|2||Bull / A Drug That Never Works||8:58|
Starting off Otomatik Muziek in 2016 as a means to release music and working together with friends, S.U.V. aka Franz Joseph Kaputt went on a long journey since then. After the brutal no-input-noise of „New Dark Age“ and excursions in the realms of dark, psychedelic folk on 2018’s „Sterben/Shifting“, he began working with synthesizers, mostly because they…synthesize. With the pragmatic approach to replace a merzbau of pedals by using synths as multi-faceted tools for live shows, Kaputt started recording, and after some fondling around, these 5 new songs emerged from a convolute of over 30 recordings.
Musically, S.U.V. is centered around darker timbres, drones of different sources, distilling harsh aesthetics from genres folk to noise (for a beginner’s guide, check out the parallel release „Nullproblem. The Life And Struggles Of Franz Joseph Kaputt in His Pursuit Of Bread, Knowledge And Freedom“, a collection of unreleased songs 2013-2019 that will wash up parallel to this release as a self-released tape). And yet, there’s a commonality within all of S.U.V.‘s records – the approach to bring together disparate elements, working on a language of its own. One can hear the thread woven through his work especially on „F65.5“, a track first recorded around 2012, which was re-recorded for this release and which features no synths at all, but fits perfectly with the other songs.
Besides these technicalities, regarding the content, „Our Complex Pleasures“ has a clear main theme.
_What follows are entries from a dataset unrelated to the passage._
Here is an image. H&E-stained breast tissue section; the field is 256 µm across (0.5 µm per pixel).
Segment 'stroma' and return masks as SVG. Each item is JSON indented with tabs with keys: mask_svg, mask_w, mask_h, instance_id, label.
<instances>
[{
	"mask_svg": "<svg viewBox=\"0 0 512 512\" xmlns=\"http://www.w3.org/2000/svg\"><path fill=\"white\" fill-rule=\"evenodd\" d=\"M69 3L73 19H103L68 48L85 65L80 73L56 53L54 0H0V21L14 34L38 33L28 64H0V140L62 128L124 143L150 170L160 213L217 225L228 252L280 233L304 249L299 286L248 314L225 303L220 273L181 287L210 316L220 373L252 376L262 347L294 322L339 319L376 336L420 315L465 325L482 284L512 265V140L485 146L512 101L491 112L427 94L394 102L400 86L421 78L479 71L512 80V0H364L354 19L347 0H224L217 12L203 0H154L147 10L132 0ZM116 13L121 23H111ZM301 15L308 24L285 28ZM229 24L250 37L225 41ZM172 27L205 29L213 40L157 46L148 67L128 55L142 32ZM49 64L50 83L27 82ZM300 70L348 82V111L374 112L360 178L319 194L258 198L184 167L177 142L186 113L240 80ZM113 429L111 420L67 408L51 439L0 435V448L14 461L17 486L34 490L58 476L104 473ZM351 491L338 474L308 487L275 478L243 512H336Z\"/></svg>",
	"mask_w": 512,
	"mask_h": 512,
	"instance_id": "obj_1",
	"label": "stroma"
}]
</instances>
All of the songs rotate around interpersonal relationships, sexuality, gender and the diversity within. It is as well a celebration of queerness, post-romanticism and widening hegemonial discourses, as it is a meditation on limitations, fatigue and letting go. „Warm Animals“ is based on an improvisational performance where two people face each other and try to hit the same note, over and over again – a practice involving a lot of laughter, passion and exhaustion. „Bull“ and „F65.5“ are clear allusions to kink culture, while „Emotional Yoga“ and the near side-long „Compersion“ deal with themes of polyamory – with struggling to live love in a non-toxic way. „A Drug That Never Works“? – read that one for yourself.
In comparison, „Our Complex Pleasures“ is a pop album with most of its harshness buried underneath the surface. But as it is also taking a clear political stand (look into the booklet!), there’s much more to discover. It’s a reckoning with masculinity, as well as coming to terms with the fact that there isn’t one way of living in a body and loving others. And it is a clear middlefinger to the toxic traditionalism of the alt right movement.
The tape is accompanied by a mini-book, yet again and of course designed by Dicey Studios, where the complex pleasures find a very physical transfer; in the fabric as well as in the lettering, there’s a sensitivity within that even amazed ourselves when it got back from copy factory.